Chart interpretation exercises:
↓
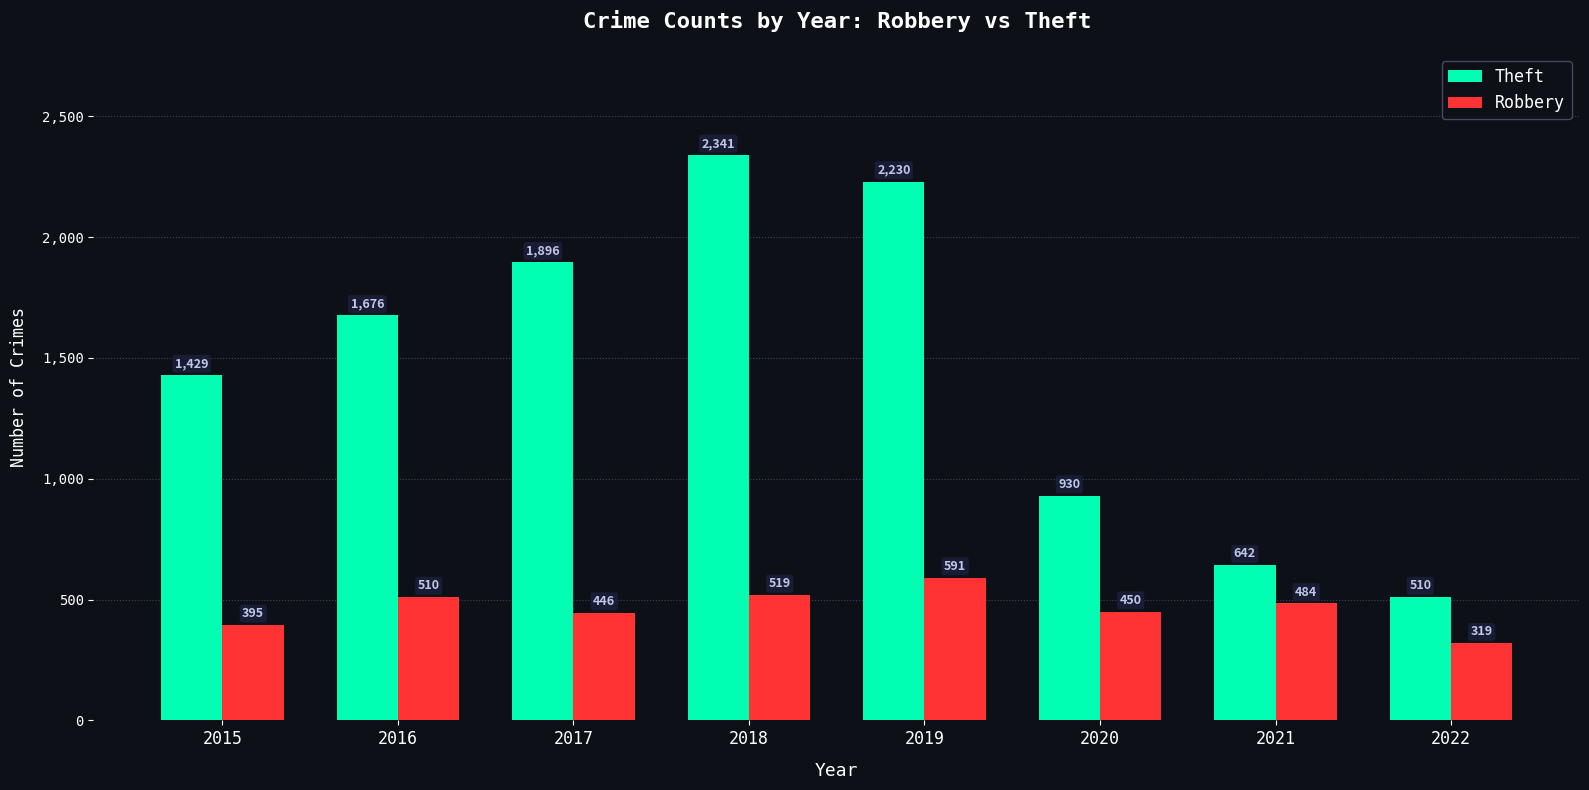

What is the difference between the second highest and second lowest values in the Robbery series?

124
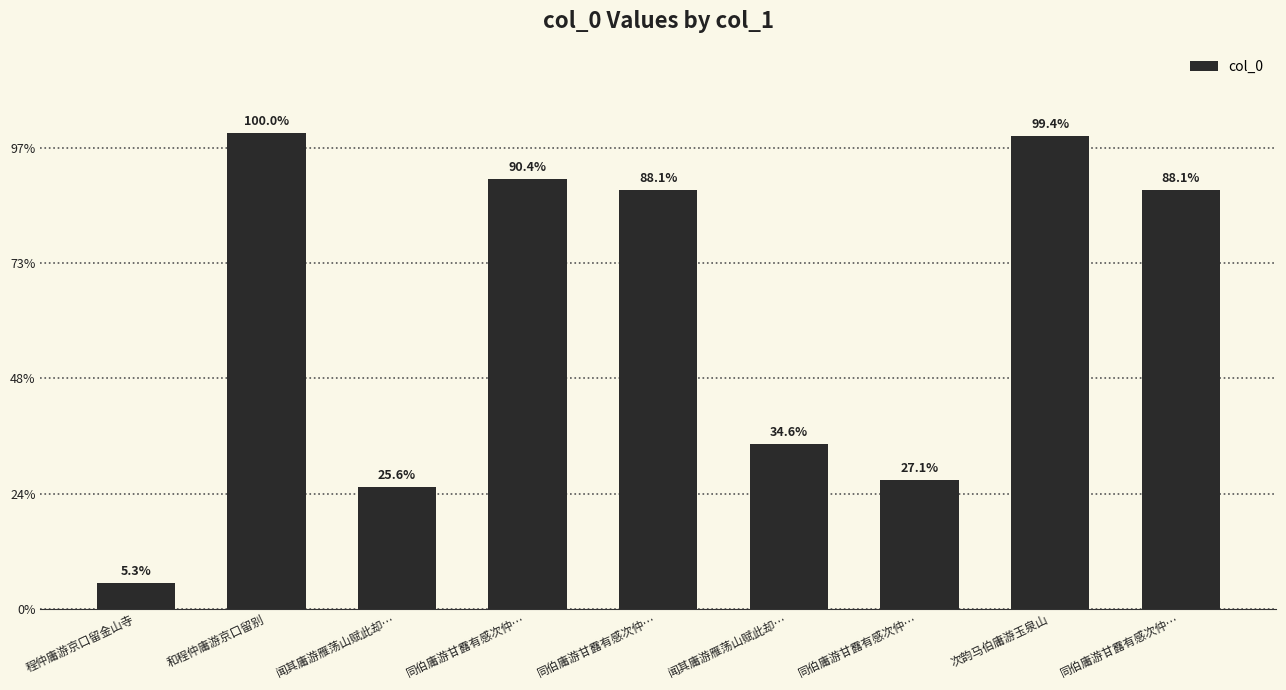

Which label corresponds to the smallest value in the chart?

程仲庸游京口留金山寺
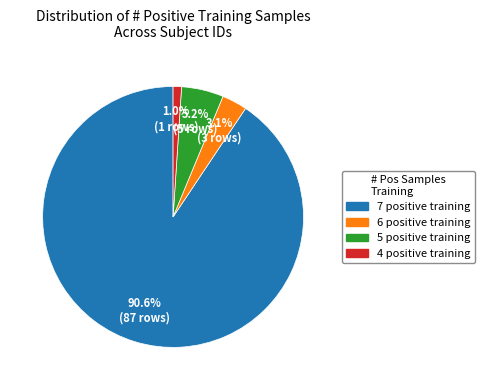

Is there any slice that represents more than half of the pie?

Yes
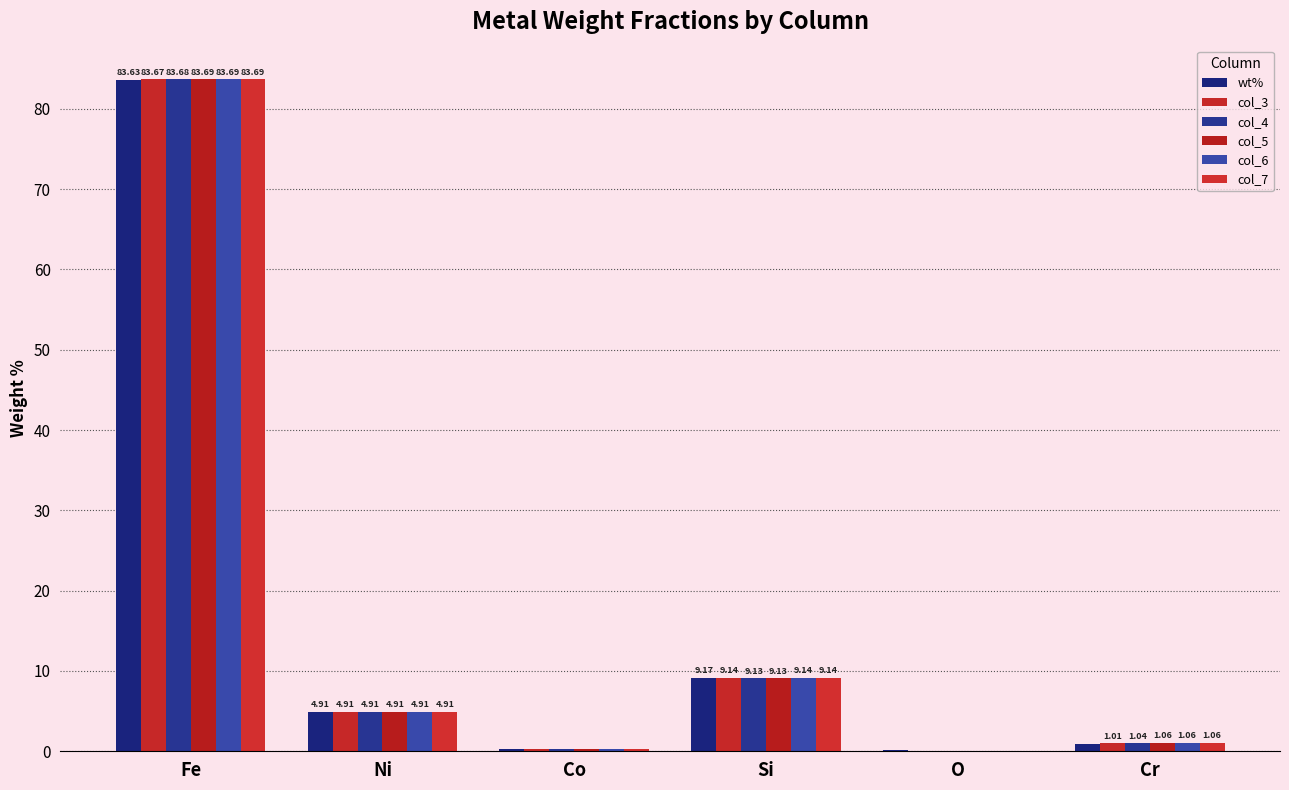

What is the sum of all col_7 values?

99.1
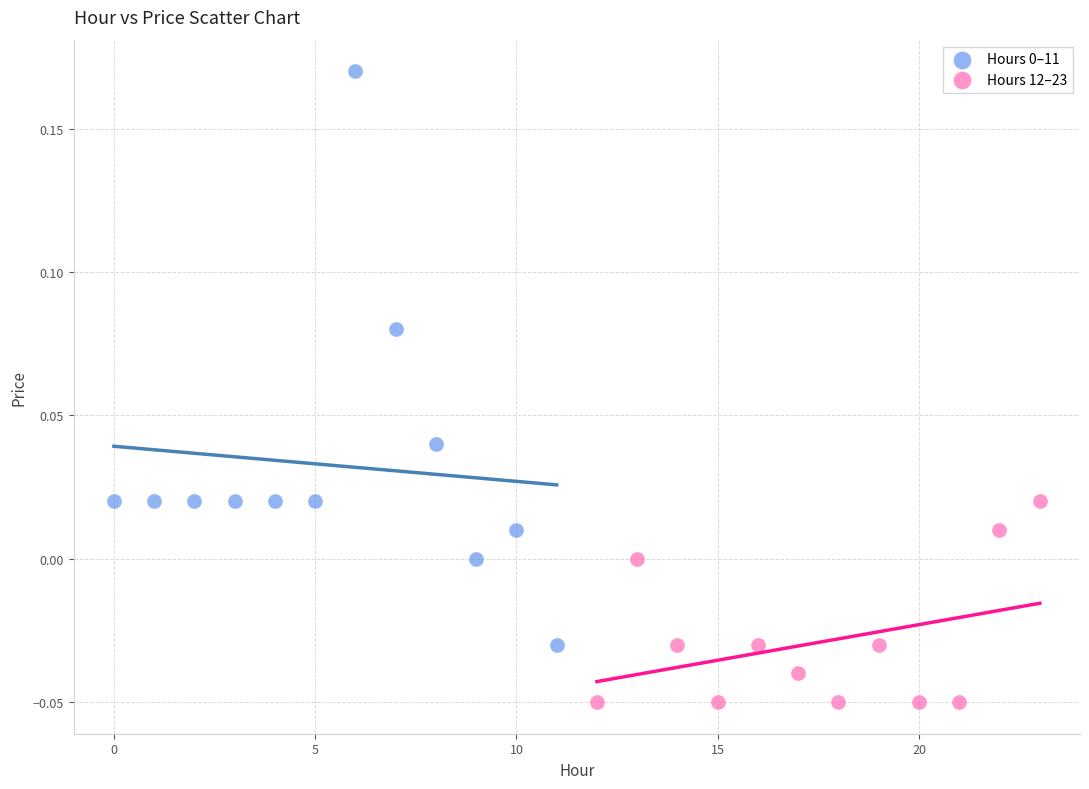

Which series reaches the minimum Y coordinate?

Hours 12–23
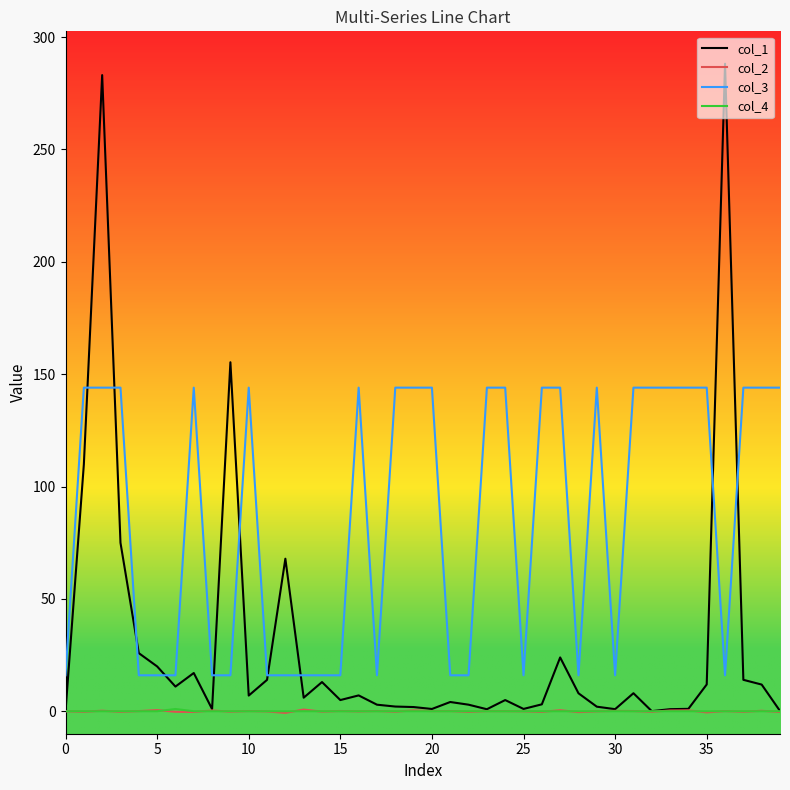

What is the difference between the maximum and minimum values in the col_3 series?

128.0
↑
▸ **Exercise goal**
Write out the data again from the line containing "Is there any" up to and including the last line of the data, and leave the pictures out of your answer.

▸ **Answer to this problem**
Is there any slice that represents more than half of the pie?

Yes

What is the sum of all col_7 values?

99.1

Which series reaches the minimum Y coordinate?

Hours 12–23

What is the difference between the maximum and minimum values in the col_3 series?

128.0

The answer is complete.